I asked him about it (did he try to shift on the bumpy course with deep gravel sections or just pick one gear for the whole race?). He had heard about cyclocross a week before and wanted to try it out. The most appropriate bike he had was a touring bike with downtube shifters, so he bought some knobby tires and lined up for the race on Sunday morning!
And yes, he tried to shift during the race (but it wasn't very easy!).
@G'rilla that's what I'm talking about! I hate Di2, power meters, and all other gadgets....yet, this is me just being a crotchety douche, because I've never used any of them. I just think it's all a stupid waste. Get up there on the bike you have/like/makes you happy and ride your heart out, like that dude.
@all: does it make me a hypocritical retrogrouch to be using Shimano STI, but refusing electronic shifting? I mean when STI were introduced, people probably truned their noses up at them as they preferred their downtube shifters. I mean to hear some people, everything will be electric in five years and this kills me....
@eightzero
Very true. But maintenance issues aside for the moment, there is the question of braking performance. Disks on a mountain bike make all kinds of sense to me. I've felt the difference, not that I especially like mtb'ing--maybe especially because I don't especially like mtb'ing. But unless I were trying to squeeze an extra km/hr out of my sphincter muscle I *think* I'd have a hard time mustering a boner for disks on a road bike. But I'm open to persuasion.

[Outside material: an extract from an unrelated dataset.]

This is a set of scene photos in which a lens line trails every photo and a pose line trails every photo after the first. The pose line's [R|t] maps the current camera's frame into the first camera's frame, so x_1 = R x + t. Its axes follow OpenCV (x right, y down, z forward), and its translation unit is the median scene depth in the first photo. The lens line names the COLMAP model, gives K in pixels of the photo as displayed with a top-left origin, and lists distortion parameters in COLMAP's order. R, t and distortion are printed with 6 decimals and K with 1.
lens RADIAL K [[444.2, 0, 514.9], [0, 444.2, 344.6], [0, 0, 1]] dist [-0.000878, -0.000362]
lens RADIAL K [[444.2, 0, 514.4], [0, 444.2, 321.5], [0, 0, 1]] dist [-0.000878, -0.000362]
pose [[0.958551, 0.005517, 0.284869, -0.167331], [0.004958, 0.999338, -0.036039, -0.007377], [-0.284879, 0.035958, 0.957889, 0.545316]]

As a pedalwan learner, I'd always equated the big ring as the "power" gear. You need to move your fat ass up the hill- Big Ring. Beat the hill into submission, lest it beat you and make you go into the small ring and slow down.Or walk. Or worst of all, stop. All of this was my thinking, and continues to be as if the Apostle had revealed his knowlege and grace to me through my purity of spirit. If the point of going out on the bike is going fast and getting somewhere fast, then why go to the small ring at all? Bikes are for riding, and riding fast is most fun. Riding in the small ring is for letting your hippie buddy riding his MTB/wife/child along side to keep up without repeatedly dropping them. Anything less than the Big Ring is for when you are completely spent, bonked out, unintentional singletrack adventures, limping back injured from a crash, or hung over and spinning out the poison as far as I have gathered in my (limited) studies.

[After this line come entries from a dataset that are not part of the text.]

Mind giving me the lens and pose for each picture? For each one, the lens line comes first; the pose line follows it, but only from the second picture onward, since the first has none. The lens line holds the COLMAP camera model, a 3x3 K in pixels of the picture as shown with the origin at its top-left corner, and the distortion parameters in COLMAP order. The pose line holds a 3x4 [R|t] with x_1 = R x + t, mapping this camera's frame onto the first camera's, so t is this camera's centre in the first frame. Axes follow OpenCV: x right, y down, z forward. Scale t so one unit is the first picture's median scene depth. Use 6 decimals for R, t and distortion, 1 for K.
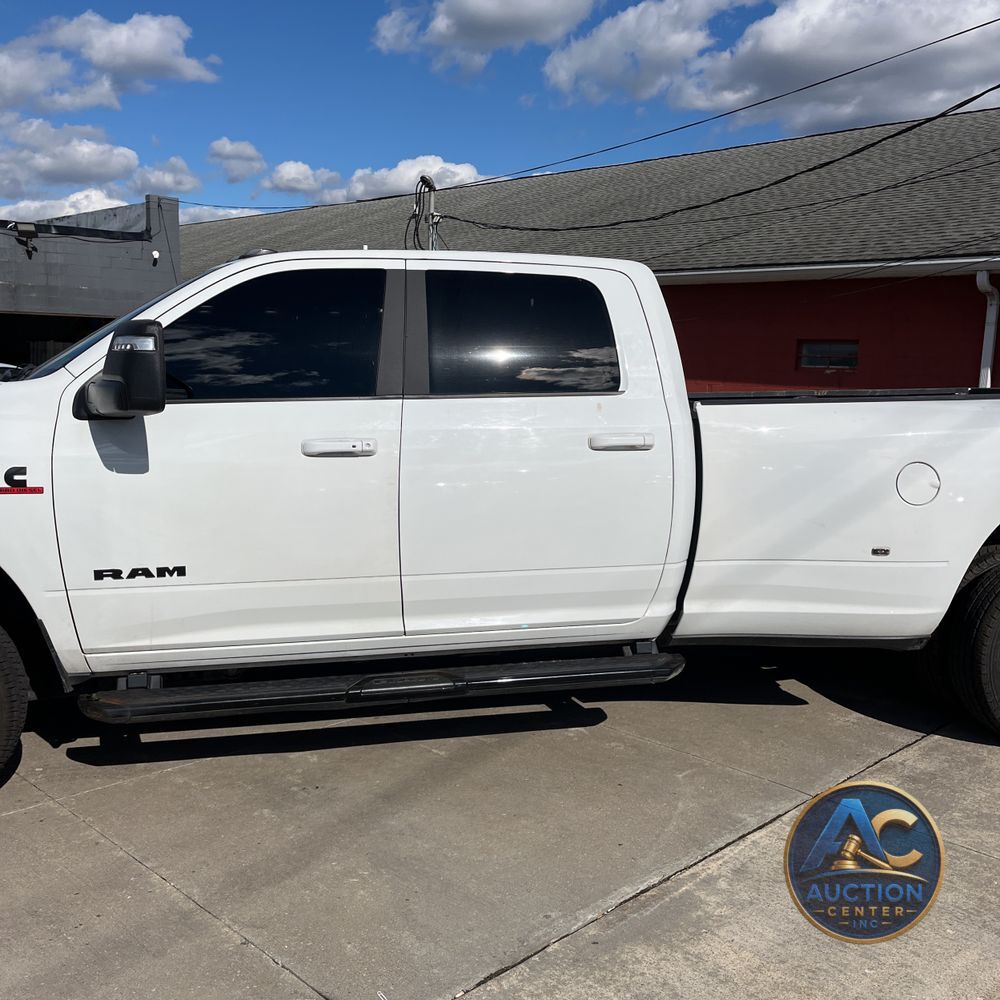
lens RADIAL K [[1022.3, 0, 526.2], [0, 1022.3, 469.8], [0, 0, 1]] dist [0.023722, 0.000000]
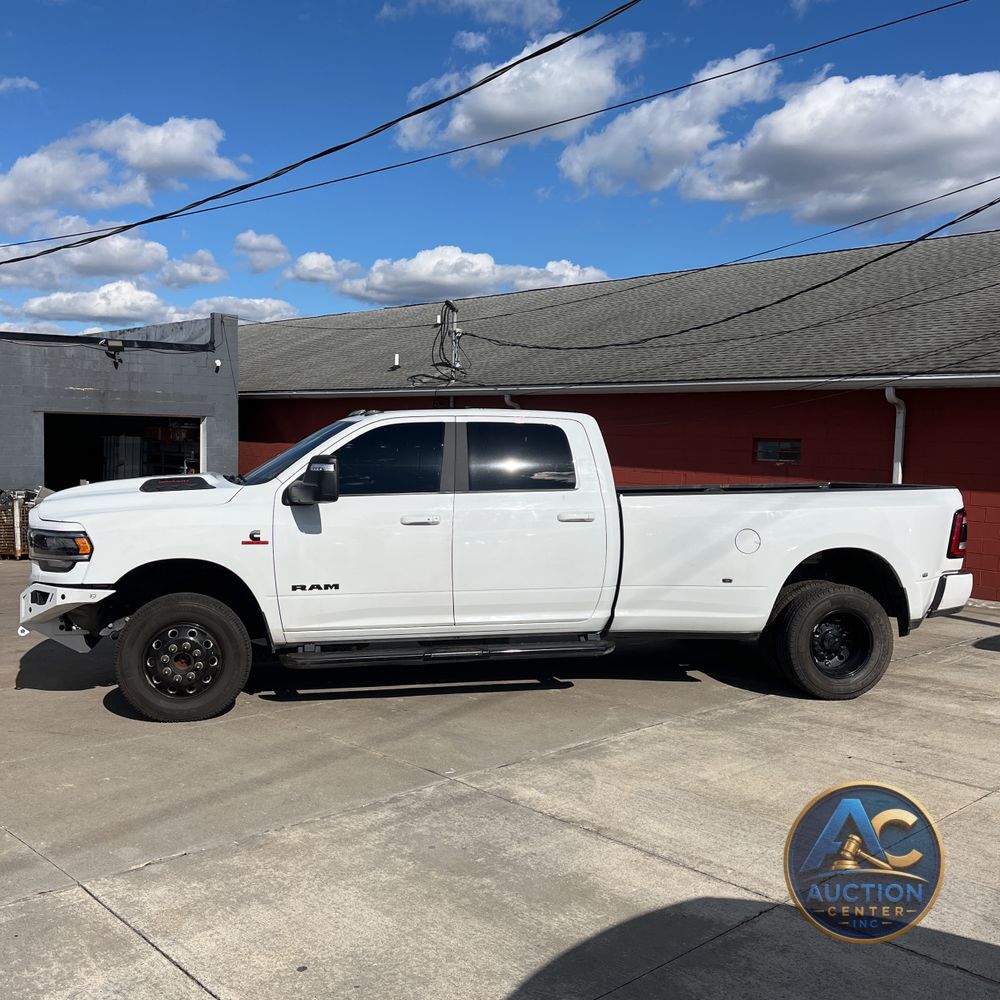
lens RADIAL K [[1022.3, 0, 515.5], [0, 1022.3, 491.4], [0, 0, 1]] dist [0.023722, 0.000000]
pose [[0.999643, -0.002001, -0.026625, 0.032546], [0.000409, 0.998218, -0.059670, 0.032038], [0.026697, 0.059638, 0.997863, -0.735611]]
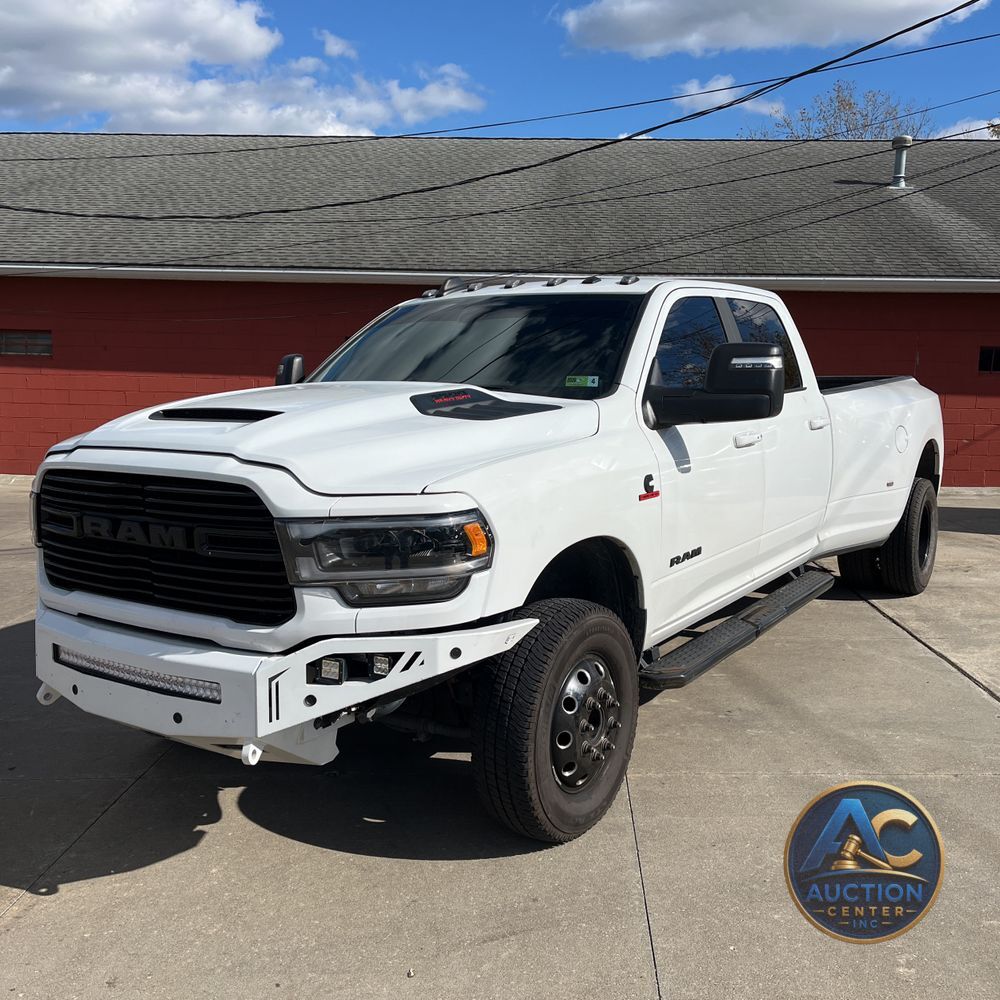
lens RADIAL K [[1022.3, 0, 511.1], [0, 1022.3, 501.8], [0, 0, 1]] dist [0.023722, 0.000000]
pose [[0.732957, -0.109329, 0.671432, -1.112103], [0.081032, 0.994005, 0.073396, -0.054930], [-0.675432, 0.000611, 0.737422, 0.231652]]
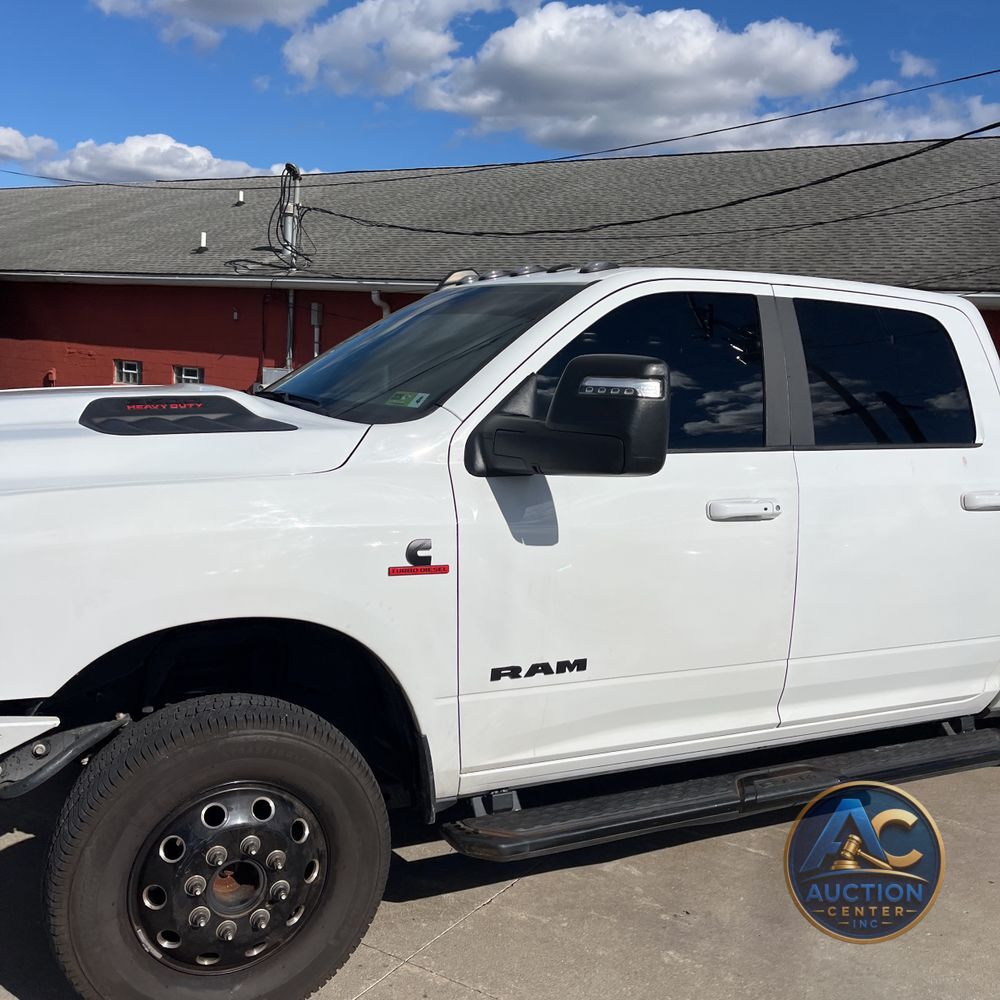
lens RADIAL K [[1022.3, 0, 494.3], [0, 1022.3, 499.8], [0, 0, 1]] dist [0.023722, 0.000000]
pose [[0.973851, 0.008116, 0.227044, -0.504210], [-0.014669, 0.999523, 0.027191, -0.043753], [-0.226715, -0.029811, 0.973505, 0.208048]]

In all, this article encompasses many Rules, not just Rule #90. Of course Rule #V. It's a given. But Rules #6, #10, and # 55 reveal themselves as well, I've found. Also to be taken into account, Rule # 85. As anyone who has ever pedaled up a hill (in the big ring, of course) the prize we find at the crest- The downhill ride. Bombs Away and Chapeau!
@DerHoggz
Love the colors, but I have to say I'm sort of getting over sloping TT geometry... on my next bike it'll be straight unless there is a very compelling reason for it otherwise.
@frank If the big ring always gives the greatest leverage, why don't track and single speed cyclocross bikes always use a 53 ring?
A common CX gear is 38x18, which is the same as 53x25. But people regularly go for the smaller chainring to get the same ratio.
Or maybe I should try it! It would be intimidating to line up next to someone with a 53 if you only have a 38!
@PeakInTwoYears
Piston or lever fillers?
@frank Great article. I've always been a big fan of short steep climbs I can smash out of the saddle in the big ring. But as I widen my scope of climbs to things more "epic" I eventually came to realize that for long steep efforts nothing beats a high cadence only afforded by the small ring and sometimes, ahem, 26-28 tooth cogs.
With regards to electronic shifting, I'm against it, I think it's a waste of money for something unnecessary, and on top of that it adds weight. My shit works fine almost all the time.
As far as the Power meter bashing, I think the naysayers may be missing the point. It's a tool to make your training time more efficient SO YOU CAN GO FASTER!!!!!! You know the V and shit.
@niksch
I only have piston fillers. I'm not as who should say a collector or cognoscento. But I get a little thrill at the thought of a good chancery cursive.